I had the best job in the world as a law professor and a journalist. But when the Constitution Center approached me, I realized this was the best job in the world.
My great passion in life has been moderating constitutional conversations. And the Constitution Center is the one place in America, in the world, that’s uniquely qualified to do just that.
Tell me what changes you’re planning.
We have three missions. We are the museum of We the People; we are America’s town hall; and we are a center for civic education. So as the museum of We the People, we are about to transform our exhibition space—starting next year, we have the honor of displaying one of the 12 surviving copies of the Bill of Rights that were sent out to the states to be ratified. It’s been at the New York Public Library for a hundred years, and it will initially be at the National Constitution Center for three years, starting in 2014.
You’re also planning more conversations and debates.
We’re already exploring partnerships with major media organizations. We had a wonderful pilot experiment at the end of the Supreme Court term that just ended where we had scholars, nominated by liberal and conservative lawyers’ groups, who debated the issues as they came down. Moderating some of those debates was one of the most moving things I’ve experienced.

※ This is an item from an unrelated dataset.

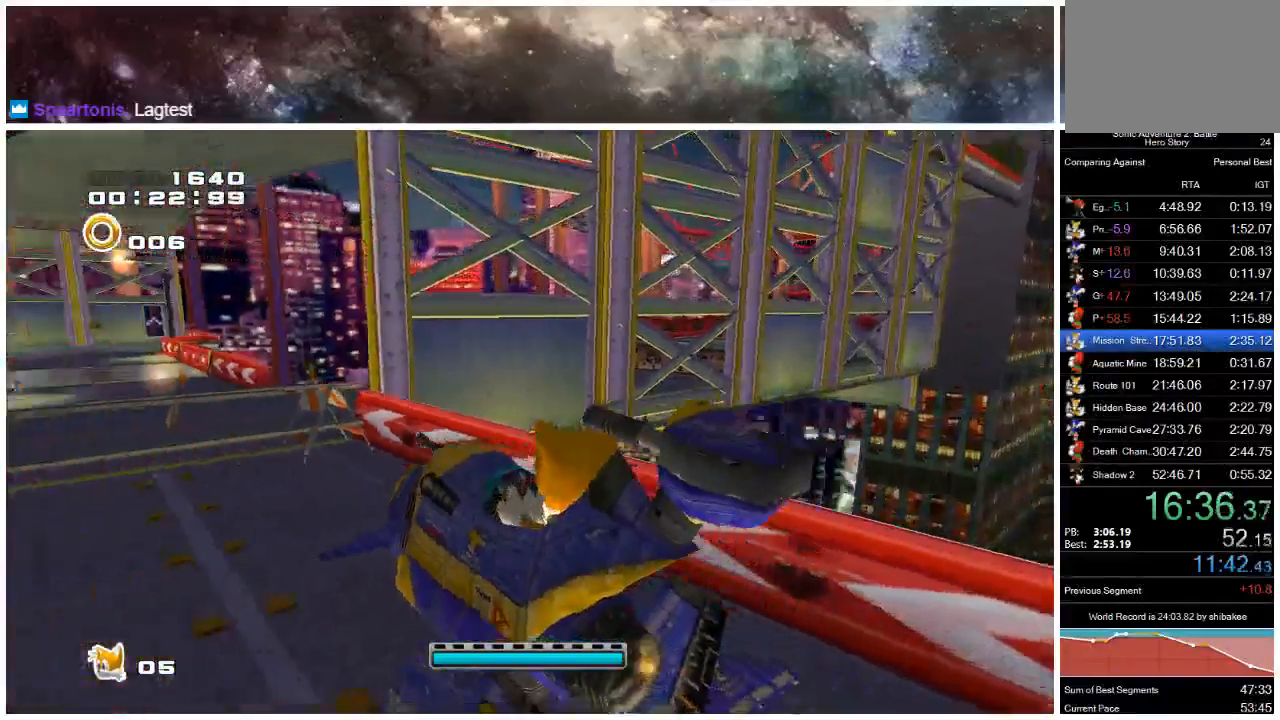
{"buttons": ["X"], "left_stick": "up-left", "right_stick": "center", "events": [[450, "X", "down"]]}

I did find it moving. These are people who often clash with each other, and just to see them engaging, and in some cases coming to areas of agreement, was moving.
Sounds like the opposite of cable news.
[laughs] I think that’s what the framers had in mind.
The center has always had some star power attached to it, but it’s struggled to find its identity.
The focus has waxed and waned over the years. I think it’s gotten distracted—things like the Bruce Springsteen and Diana exhibits would be examples for me of that.
You’ve actually been connected to the center since its inception.
The founding president was my great friend Joe Torsella, a friend from graduate school, and he brought me in for some of the early discussions. And I was a visiting scholar in 2003, where I would stand in the permanent exhibition space and give twice-a-day talks on the Constitution like a vaudevillian, basically trying to attract passersby and engage them.
You made an appearance on The Colbert Report recently. How did that compare to, say, talking to a Supreme Court justice?
[laughs] Quite different. I had the privilege of sitting down with Justice Kagan a few weeks later. What unites them both is that they have a great sense of humor. That’s obvious for Colbert, but many people hadn’t seen Justice Kagan’s sense of humor, and I thought her story of how she came to go wild-deer-hunting with Justice Scalia in Wyoming was absolutely hysterical.
True you’re living in a spare bedroom near Fitler Square?
When my friend, who’s generously opened his house to me, is there, we’re like the Odd Couple. I’m loving the neighborhood. And also loving the chance to walk to work.
When Hillary Clinton was in town to receive the Liberty Medal this week, did you take her on the Jeff Rosen tour of Philadelphia?
She [had] much better things to do. [laughs] But we [were] especially thrilled that she [was] given the medal by our chair, Jeb Bush. This is a bipartisan moment about which we are very proud.